(Provided entries begins)

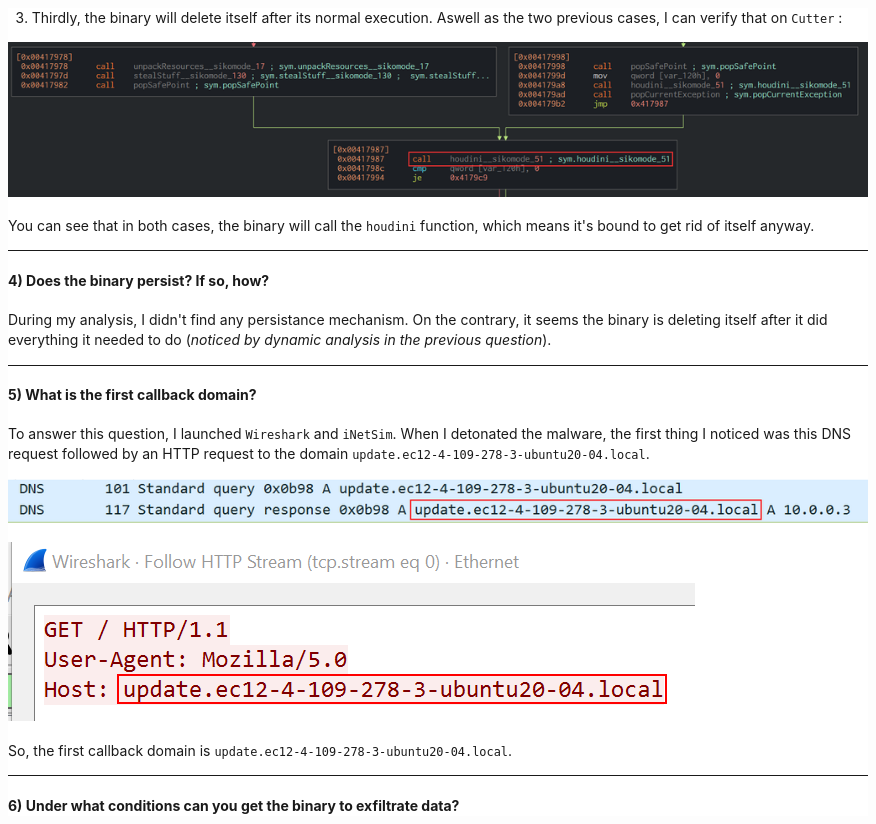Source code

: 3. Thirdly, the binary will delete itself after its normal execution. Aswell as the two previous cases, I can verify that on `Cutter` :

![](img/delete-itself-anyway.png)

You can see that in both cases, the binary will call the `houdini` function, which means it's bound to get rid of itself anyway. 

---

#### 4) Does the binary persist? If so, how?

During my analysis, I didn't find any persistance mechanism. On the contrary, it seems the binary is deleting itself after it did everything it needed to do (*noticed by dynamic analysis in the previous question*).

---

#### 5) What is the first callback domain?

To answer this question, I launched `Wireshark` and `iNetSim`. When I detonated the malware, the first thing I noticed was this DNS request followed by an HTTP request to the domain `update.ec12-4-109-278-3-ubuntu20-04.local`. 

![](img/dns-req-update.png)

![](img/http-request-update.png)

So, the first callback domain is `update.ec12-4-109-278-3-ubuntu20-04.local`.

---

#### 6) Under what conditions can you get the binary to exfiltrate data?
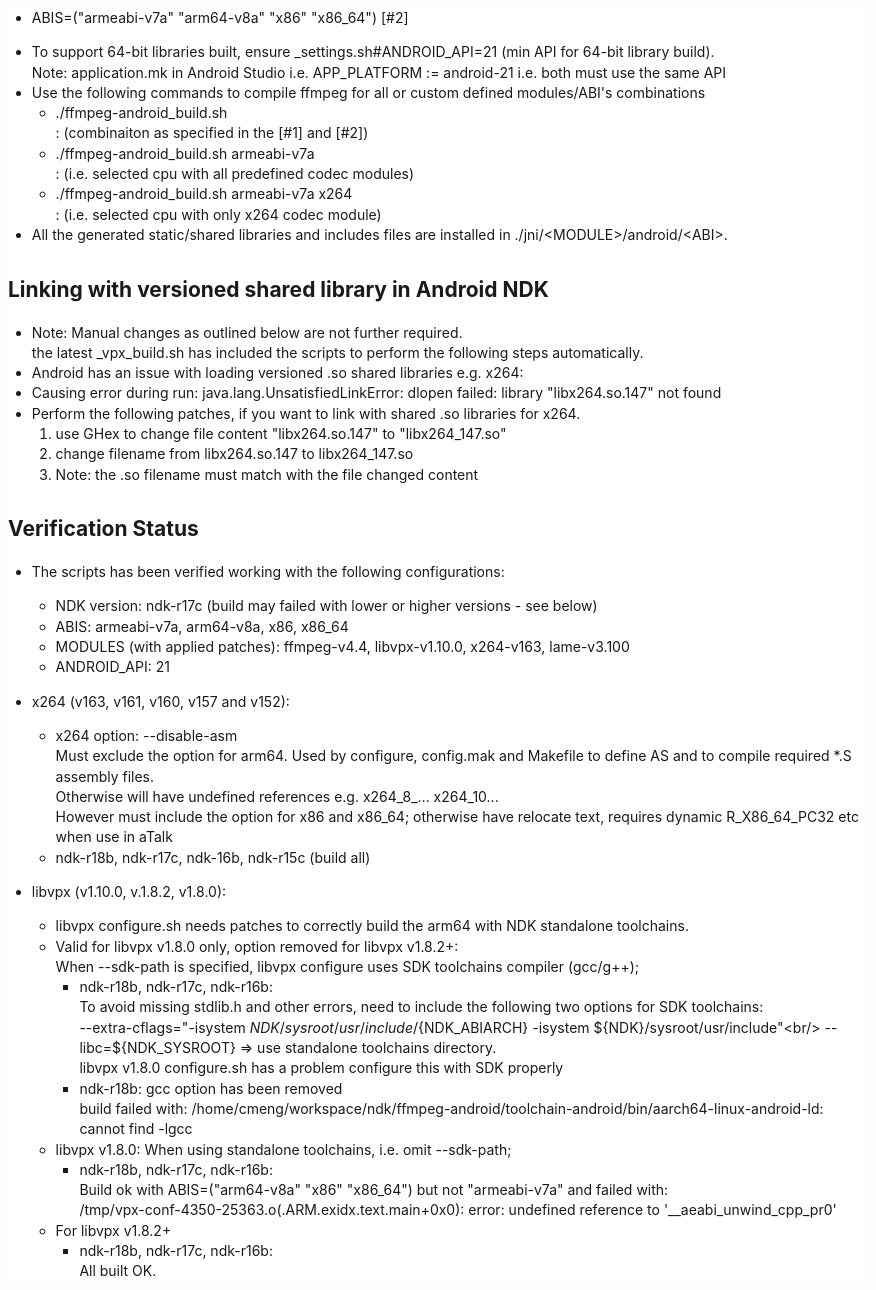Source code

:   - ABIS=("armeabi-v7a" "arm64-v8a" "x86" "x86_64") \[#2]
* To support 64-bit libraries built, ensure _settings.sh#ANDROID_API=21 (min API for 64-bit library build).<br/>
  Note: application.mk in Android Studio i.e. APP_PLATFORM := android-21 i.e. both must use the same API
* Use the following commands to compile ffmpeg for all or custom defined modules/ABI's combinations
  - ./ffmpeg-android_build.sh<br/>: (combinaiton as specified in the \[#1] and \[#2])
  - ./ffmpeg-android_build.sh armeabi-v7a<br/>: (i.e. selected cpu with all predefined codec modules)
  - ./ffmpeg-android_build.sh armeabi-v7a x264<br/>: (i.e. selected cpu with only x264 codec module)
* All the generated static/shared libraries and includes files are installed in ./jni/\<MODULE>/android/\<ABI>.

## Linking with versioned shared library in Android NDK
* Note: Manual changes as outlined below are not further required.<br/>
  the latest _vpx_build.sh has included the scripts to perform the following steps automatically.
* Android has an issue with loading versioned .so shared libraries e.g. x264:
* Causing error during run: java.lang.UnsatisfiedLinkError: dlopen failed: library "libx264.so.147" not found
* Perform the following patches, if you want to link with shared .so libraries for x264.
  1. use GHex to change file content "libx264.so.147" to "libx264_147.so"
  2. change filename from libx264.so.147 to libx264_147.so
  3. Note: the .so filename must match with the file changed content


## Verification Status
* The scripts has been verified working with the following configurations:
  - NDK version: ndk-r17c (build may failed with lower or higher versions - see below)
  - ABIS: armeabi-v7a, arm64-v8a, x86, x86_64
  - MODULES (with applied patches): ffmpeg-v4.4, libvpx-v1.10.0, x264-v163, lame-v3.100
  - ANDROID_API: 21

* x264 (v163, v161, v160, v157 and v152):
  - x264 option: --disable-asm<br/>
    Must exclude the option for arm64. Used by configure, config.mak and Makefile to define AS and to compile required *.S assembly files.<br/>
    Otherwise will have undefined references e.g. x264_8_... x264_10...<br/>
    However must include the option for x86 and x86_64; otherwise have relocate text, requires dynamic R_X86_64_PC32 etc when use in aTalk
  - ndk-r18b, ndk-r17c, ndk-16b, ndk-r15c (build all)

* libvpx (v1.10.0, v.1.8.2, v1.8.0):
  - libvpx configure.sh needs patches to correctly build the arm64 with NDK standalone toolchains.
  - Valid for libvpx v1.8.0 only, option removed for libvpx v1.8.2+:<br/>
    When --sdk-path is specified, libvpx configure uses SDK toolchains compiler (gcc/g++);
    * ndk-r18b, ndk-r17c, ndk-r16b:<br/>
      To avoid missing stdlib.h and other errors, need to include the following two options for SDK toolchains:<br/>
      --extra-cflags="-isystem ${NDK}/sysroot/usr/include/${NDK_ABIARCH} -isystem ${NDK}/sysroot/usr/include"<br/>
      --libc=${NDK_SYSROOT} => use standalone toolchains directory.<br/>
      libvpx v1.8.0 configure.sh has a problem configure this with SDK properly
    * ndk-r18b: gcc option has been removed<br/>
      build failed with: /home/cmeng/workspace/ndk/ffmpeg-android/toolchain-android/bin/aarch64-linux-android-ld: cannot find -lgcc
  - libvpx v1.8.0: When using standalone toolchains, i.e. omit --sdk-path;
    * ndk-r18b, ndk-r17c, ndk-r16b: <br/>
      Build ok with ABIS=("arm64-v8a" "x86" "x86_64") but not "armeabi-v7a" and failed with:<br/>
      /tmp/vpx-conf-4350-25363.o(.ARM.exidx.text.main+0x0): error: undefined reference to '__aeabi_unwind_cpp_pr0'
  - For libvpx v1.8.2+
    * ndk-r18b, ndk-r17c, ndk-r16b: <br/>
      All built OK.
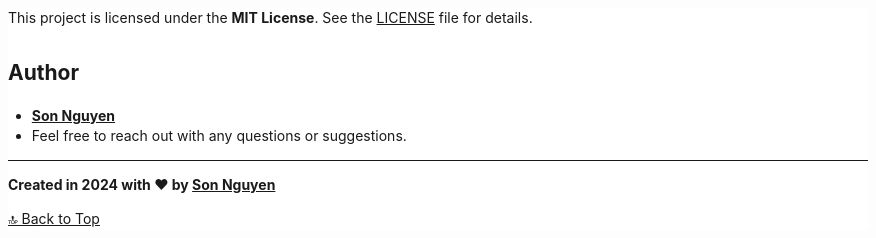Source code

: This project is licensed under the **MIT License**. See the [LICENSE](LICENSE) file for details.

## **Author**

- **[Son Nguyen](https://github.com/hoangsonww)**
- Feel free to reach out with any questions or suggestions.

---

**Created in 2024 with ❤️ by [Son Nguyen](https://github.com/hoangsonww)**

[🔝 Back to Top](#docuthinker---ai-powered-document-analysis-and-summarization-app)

(Provided entries ends)

» Problem details
Print each record as it appears above, dropping every picture from the copy.

» Exercise output
Source code

: 3. Thirdly, the binary will delete itself after its normal execution. Aswell as the two previous cases, I can verify that on `Cutter` :

![](img/delete-itself-anyway.png)

You can see that in both cases, the binary will call the `houdini` function, which means it's bound to get rid of itself anyway. 

---

#### 4) Does the binary persist? If so, how?

During my analysis, I didn't find any persistance mechanism. On the contrary, it seems the binary is deleting itself after it did everything it needed to do (*noticed by dynamic analysis in the previous question*).

---

#### 5) What is the first callback domain?

To answer this question, I launched `Wireshark` and `iNetSim`. When I detonated the malware, the first thing I noticed was this DNS request followed by an HTTP request to the domain `update.ec12-4-109-278-3-ubuntu20-04.local`. 

![](img/dns-req-update.png)

![](img/http-request-update.png)

So, the first callback domain is `update.ec12-4-109-278-3-ubuntu20-04.local`.

---

#### 6) Under what conditions can you get the binary to exfiltrate data?
Source code

:   - ABIS=("armeabi-v7a" "arm64-v8a" "x86" "x86_64") \[#2]
* To support 64-bit libraries built, ensure _settings.sh#ANDROID_API=21 (min API for 64-bit library build).<br/>
  Note: application.mk in Android Studio i.e. APP_PLATFORM := android-21 i.e. both must use the same API
* Use the following commands to compile ffmpeg for all or custom defined modules/ABI's combinations
  - ./ffmpeg-android_build.sh<br/>: (combinaiton as specified in the \[#1] and \[#2])
  - ./ffmpeg-android_build.sh armeabi-v7a<br/>: (i.e. selected cpu with all predefined codec modules)
  - ./ffmpeg-android_build.sh armeabi-v7a x264<br/>: (i.e. selected cpu with only x264 codec module)
* All the generated static/shared libraries and includes files are installed in ./jni/\<MODULE>/android/\<ABI>.

## Linking with versioned shared library in Android NDK
* Note: Manual changes as outlined below are not further required.<br/>
  the latest _vpx_build.sh has included the scripts to perform the following steps automatically.
* Android has an issue with loading versioned .so shared libraries e.g. x264:
* Causing error during run: java.lang.UnsatisfiedLinkError: dlopen failed: library "libx264.so.147" not found
* Perform the following patches, if you want to link with shared .so libraries for x264.
  1. use GHex to change file content "libx264.so.147" to "libx264_147.so"
  2. change filename from libx264.so.147 to libx264_147.so
  3. Note: the .so filename must match with the file changed content


## Verification Status
* The scripts has been verified working with the following configurations:
  - NDK version: ndk-r17c (build may failed with lower or higher versions - see below)
  - ABIS: armeabi-v7a, arm64-v8a, x86, x86_64
  - MODULES (with applied patches): ffmpeg-v4.4, libvpx-v1.10.0, x264-v163, lame-v3.100
  - ANDROID_API: 21

* x264 (v163, v161, v160, v157 and v152):
  - x264 option: --disable-asm<br/>
    Must exclude the option for arm64. Used by configure, config.mak and Makefile to define AS and to compile required *.S assembly files.<br/>
    Otherwise will have undefined references e.g. x264_8_... x264_10...<br/>
    However must include the option for x86 and x86_64; otherwise have relocate text, requires dynamic R_X86_64_PC32 etc when use in aTalk
  - ndk-r18b, ndk-r17c, ndk-16b, ndk-r15c (build all)

* libvpx (v1.10.0, v.1.8.2, v1.8.0):
  - libvpx configure.sh needs patches to correctly build the arm64 with NDK standalone toolchains.
  - Valid for libvpx v1.8.0 only, option removed for libvpx v1.8.2+:<br/>
    When --sdk-path is specified, libvpx configure uses SDK toolchains compiler (gcc/g++);
    * ndk-r18b, ndk-r17c, ndk-r16b:<br/>
      To avoid missing stdlib.h and other errors, need to include the following two options for SDK toolchains:<br/>
      --extra-cflags="-isystem ${NDK}/sysroot/usr/include/${NDK_ABIARCH} -isystem ${NDK}/sysroot/usr/include"<br/>
      --libc=${NDK_SYSROOT} => use standalone toolchains directory.<br/>
      libvpx v1.8.0 configure.sh has a problem configure this with SDK properly
    * ndk-r18b: gcc option has been removed<br/>
      build failed with: /home/cmeng/workspace/ndk/ffmpeg-android/toolchain-android/bin/aarch64-linux-android-ld: cannot find -lgcc
  - libvpx v1.8.0: When using standalone toolchains, i.e. omit --sdk-path;
    * ndk-r18b, ndk-r17c, ndk-r16b: <br/>
      Build ok with ABIS=("arm64-v8a" "x86" "x86_64") but not "armeabi-v7a" and failed with:<br/>
      /tmp/vpx-conf-4350-25363.o(.ARM.exidx.text.main+0x0): error: undefined reference to '__aeabi_unwind_cpp_pr0'
  - For libvpx v1.8.2+
    * ndk-r18b, ndk-r17c, ndk-r16b: <br/>
      All built OK.
Source code

: This project is licensed under the **MIT License**. See the [LICENSE](LICENSE) file for details.

## **Author**

- **[Son Nguyen](https://github.com/hoangsonww)**
- Feel free to reach out with any questions or suggestions.

---

**Created in 2024 with ❤️ by [Son Nguyen](https://github.com/hoangsonww)**

[🔝 Back to Top](#docuthinker---ai-powered-document-analysis-and-summarization-app)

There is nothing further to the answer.